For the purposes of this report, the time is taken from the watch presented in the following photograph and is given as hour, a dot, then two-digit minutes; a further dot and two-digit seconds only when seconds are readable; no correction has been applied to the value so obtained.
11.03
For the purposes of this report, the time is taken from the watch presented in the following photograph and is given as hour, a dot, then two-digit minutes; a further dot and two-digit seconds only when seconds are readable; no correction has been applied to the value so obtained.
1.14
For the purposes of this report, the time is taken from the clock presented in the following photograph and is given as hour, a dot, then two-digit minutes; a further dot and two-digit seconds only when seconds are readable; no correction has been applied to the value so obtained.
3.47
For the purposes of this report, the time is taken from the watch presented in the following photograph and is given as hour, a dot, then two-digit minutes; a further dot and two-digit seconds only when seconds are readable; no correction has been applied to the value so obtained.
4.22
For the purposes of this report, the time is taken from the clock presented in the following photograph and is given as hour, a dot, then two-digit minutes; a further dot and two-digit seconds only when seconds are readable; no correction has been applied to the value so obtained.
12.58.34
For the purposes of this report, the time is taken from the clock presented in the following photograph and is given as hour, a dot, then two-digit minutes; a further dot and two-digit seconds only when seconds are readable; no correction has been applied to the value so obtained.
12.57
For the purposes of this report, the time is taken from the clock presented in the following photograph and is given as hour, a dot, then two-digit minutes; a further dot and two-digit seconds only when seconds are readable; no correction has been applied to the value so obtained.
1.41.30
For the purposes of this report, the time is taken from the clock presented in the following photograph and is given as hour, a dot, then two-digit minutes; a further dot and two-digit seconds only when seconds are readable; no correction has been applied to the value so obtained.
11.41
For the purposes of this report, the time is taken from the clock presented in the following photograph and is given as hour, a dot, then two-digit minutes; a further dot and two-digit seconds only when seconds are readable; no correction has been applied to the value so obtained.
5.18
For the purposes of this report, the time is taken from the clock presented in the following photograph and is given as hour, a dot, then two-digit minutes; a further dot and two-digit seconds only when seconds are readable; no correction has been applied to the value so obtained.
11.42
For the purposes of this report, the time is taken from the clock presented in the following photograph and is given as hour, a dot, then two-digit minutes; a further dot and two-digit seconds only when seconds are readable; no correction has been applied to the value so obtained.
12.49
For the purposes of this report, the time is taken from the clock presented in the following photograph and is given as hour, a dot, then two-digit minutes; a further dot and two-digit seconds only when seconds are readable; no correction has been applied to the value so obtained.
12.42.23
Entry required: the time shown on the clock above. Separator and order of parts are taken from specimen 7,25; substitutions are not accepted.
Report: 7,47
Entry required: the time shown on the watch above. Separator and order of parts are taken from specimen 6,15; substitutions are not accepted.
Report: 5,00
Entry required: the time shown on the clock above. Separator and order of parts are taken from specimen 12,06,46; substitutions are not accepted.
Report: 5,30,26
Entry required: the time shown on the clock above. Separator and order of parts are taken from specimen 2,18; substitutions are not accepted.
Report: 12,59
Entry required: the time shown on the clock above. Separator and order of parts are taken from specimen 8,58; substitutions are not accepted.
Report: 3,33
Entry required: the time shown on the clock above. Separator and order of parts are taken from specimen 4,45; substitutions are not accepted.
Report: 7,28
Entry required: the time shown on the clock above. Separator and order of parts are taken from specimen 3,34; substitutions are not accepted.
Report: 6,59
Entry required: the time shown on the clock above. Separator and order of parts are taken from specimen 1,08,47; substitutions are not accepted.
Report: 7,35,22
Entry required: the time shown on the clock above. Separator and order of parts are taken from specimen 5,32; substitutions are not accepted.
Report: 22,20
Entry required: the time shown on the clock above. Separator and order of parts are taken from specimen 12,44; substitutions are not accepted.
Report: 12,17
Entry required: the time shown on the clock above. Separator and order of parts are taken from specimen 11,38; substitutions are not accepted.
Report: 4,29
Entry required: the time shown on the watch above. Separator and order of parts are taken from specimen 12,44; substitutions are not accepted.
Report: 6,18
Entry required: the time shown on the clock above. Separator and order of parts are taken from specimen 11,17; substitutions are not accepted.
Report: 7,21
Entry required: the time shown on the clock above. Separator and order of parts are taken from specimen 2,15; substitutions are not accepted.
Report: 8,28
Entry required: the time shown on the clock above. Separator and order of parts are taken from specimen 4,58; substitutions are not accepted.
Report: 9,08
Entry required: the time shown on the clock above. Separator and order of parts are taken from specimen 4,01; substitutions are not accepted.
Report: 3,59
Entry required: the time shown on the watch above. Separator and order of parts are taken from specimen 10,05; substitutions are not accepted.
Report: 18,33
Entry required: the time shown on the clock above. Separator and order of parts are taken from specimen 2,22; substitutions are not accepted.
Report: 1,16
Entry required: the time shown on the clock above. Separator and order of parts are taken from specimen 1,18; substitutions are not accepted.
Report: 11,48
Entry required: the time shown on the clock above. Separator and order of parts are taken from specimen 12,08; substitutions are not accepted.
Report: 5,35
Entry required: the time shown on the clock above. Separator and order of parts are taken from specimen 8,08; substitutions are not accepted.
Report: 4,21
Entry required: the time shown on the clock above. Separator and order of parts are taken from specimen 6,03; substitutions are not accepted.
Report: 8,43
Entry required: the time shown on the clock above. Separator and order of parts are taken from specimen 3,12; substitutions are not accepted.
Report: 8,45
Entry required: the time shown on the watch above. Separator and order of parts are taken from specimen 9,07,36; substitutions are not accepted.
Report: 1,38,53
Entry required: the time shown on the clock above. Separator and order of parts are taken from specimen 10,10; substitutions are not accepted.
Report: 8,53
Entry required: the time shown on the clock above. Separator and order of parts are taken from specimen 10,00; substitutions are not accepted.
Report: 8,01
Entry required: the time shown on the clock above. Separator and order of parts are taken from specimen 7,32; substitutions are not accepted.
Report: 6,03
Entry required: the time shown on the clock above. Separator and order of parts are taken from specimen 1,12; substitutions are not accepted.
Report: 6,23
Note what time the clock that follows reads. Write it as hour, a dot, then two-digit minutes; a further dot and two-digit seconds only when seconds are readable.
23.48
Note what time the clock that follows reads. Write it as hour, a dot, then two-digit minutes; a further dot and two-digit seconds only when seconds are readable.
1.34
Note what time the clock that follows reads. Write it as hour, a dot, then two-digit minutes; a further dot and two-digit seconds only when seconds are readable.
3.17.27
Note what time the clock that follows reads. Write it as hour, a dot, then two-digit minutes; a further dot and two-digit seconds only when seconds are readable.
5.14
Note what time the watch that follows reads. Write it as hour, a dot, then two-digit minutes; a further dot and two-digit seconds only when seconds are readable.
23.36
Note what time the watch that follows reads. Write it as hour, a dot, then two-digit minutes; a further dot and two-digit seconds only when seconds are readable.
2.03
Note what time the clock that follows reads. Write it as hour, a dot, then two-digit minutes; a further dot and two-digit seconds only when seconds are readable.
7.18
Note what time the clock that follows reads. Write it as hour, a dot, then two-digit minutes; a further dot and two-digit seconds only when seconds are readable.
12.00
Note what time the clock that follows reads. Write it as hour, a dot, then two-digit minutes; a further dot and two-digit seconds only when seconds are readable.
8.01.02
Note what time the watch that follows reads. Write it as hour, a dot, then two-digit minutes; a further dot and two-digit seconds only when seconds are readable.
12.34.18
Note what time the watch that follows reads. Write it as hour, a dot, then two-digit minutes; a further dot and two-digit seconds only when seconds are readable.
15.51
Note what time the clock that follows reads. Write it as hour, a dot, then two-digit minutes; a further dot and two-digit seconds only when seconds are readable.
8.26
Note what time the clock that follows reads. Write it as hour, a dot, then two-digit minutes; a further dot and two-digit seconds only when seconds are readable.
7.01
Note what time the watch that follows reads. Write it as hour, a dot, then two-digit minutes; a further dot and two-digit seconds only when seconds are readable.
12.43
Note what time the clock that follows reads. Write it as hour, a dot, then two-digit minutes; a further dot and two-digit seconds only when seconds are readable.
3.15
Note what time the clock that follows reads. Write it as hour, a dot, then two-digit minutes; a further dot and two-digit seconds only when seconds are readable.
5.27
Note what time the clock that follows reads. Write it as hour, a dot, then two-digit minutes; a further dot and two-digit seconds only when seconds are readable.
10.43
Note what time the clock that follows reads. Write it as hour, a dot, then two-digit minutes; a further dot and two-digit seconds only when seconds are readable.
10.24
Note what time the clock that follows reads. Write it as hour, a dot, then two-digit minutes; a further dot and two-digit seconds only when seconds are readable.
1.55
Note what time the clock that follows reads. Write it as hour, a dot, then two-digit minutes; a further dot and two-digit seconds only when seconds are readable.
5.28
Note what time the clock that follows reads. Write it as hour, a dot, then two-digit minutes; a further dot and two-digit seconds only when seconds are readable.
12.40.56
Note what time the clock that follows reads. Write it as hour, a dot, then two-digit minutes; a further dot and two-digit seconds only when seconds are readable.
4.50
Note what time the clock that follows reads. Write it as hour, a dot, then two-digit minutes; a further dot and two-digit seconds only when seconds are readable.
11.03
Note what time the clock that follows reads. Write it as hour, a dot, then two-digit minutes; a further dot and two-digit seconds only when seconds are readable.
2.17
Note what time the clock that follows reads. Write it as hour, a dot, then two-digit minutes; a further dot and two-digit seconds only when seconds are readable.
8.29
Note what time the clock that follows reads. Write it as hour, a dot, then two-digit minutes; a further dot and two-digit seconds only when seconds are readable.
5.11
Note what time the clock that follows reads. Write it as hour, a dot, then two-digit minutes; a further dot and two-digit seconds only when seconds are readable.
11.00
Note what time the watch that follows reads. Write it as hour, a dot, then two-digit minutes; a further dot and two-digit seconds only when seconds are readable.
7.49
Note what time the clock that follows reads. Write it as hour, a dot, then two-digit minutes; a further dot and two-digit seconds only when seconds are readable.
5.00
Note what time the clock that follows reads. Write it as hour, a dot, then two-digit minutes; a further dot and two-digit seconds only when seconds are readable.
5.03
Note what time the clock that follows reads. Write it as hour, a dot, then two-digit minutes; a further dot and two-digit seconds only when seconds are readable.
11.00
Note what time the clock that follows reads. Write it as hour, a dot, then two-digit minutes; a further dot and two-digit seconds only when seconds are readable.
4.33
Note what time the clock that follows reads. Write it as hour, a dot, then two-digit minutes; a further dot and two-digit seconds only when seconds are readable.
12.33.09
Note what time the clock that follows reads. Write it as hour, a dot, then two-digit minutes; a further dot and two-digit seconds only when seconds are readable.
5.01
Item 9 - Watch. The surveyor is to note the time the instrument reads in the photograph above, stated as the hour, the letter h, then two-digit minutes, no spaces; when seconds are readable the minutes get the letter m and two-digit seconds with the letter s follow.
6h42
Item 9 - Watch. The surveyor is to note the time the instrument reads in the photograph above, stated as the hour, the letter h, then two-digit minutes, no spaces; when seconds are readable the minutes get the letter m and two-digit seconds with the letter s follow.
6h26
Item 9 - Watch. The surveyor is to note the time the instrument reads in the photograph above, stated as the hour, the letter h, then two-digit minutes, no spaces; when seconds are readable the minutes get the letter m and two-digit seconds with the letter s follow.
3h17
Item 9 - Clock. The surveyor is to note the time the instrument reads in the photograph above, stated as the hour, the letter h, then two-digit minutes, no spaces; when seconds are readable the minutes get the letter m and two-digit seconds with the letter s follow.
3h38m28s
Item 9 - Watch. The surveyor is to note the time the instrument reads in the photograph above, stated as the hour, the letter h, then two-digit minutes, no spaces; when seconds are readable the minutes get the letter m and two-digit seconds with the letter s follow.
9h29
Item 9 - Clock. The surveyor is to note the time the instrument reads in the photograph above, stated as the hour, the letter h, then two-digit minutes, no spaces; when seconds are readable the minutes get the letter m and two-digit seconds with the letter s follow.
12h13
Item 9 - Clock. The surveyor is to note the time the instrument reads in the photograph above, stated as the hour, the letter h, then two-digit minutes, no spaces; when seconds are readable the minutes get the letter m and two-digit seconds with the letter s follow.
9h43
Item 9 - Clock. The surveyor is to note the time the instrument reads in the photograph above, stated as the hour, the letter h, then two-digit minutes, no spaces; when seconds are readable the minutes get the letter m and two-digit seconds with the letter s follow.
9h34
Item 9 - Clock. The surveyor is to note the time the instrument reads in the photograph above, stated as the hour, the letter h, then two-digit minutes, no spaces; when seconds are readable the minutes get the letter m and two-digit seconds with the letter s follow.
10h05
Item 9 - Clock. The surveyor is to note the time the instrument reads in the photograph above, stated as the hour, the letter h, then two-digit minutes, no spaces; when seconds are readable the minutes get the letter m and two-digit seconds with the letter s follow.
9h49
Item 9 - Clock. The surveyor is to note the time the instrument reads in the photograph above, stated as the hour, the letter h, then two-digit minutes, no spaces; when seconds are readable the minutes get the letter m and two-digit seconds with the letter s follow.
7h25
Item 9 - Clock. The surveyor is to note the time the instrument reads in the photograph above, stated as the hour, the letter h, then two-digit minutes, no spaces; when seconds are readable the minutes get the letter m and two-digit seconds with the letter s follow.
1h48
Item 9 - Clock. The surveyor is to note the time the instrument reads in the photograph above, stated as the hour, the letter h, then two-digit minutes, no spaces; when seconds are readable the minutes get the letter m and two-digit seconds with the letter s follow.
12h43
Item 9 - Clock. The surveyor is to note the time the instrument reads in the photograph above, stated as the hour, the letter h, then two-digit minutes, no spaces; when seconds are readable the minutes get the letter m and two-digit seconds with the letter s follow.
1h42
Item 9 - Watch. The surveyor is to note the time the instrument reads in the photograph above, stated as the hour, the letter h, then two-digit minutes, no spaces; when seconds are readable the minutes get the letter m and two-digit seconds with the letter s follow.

::::::

◆ What is expected ◆
Set down, word for word, the lines that start with the one containing "5,32; substitutions are not accepted." and run through the one containing "Report: 12,17".

◆ Reply ◆
Entry required: the time shown on the clock above. Separator and order of parts are taken from specimen 5,32; substitutions are not accepted.
Report: 22,20
Entry required: the time shown on the clock above. Separator and order of parts are taken from specimen 12,44; substitutions are not accepted.
Report: 12,17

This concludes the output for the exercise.